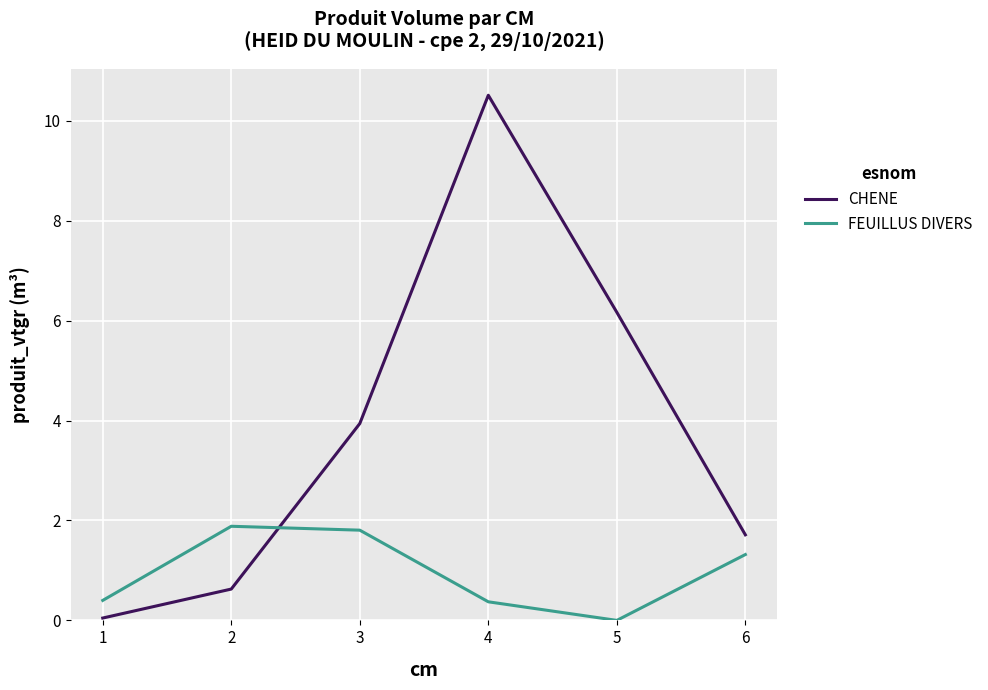

At which label is FEUILLUS DIVERS closest to 0?

5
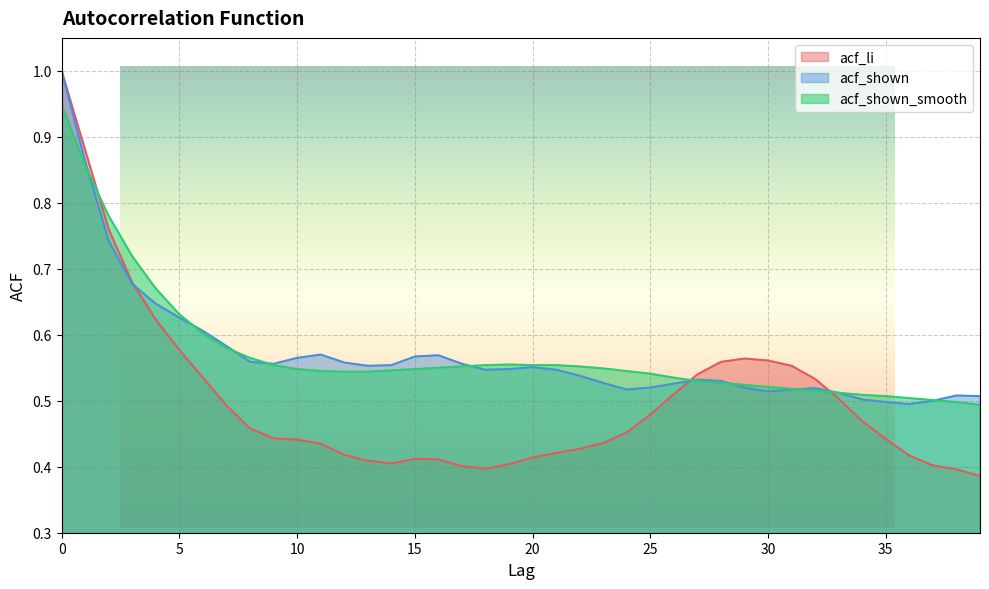

List the series in order of their peak value, highest first.

acf_li, acf_shown, acf_shown_smooth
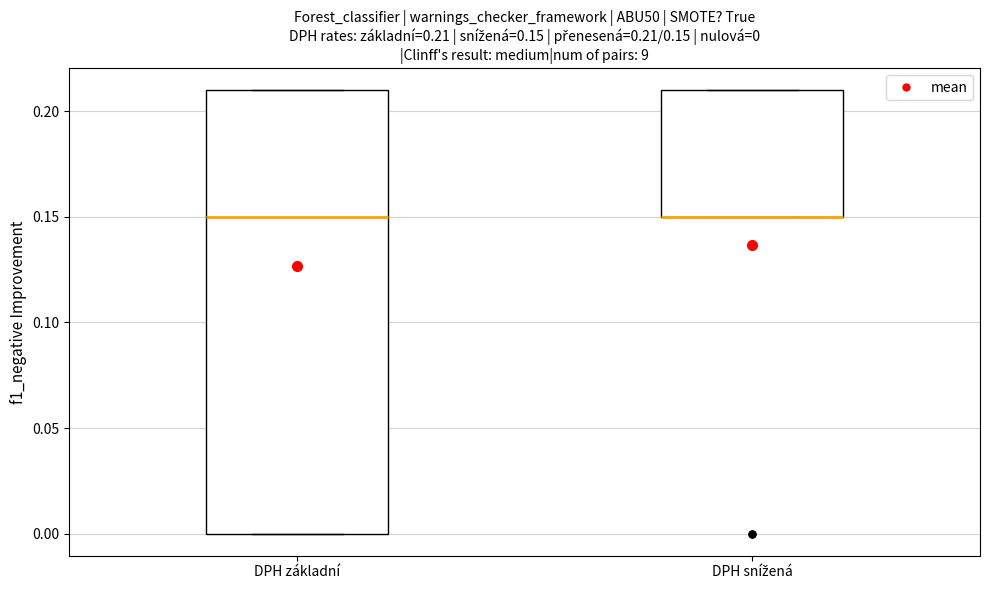

Which box is the tallest, from its lower edge to its upper edge?

DPH základní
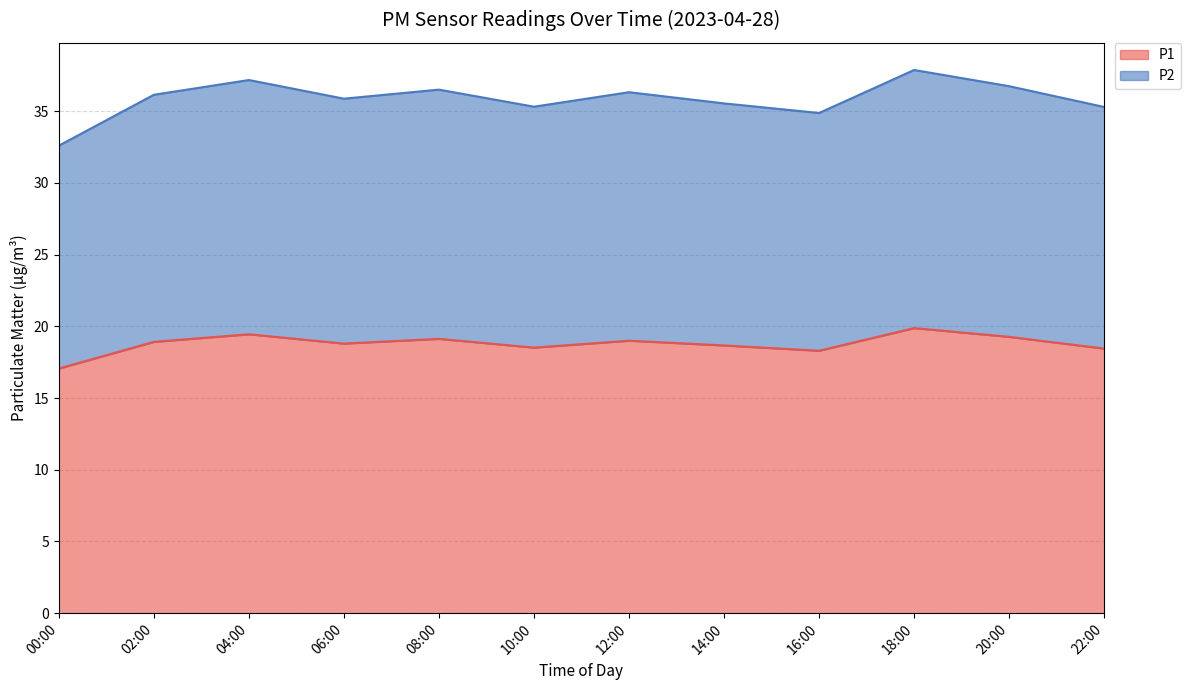

The P1 series shows 33.2 at 08:00. True or false?

False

### EXERCISE GOAL
Copy the entries again word for word, starting at the line containing "The P1 series" and continuing through the last line of the entries.

### WRITTEN SOLUTION
The P1 series shows 33.2 at 08:00. True or false?

False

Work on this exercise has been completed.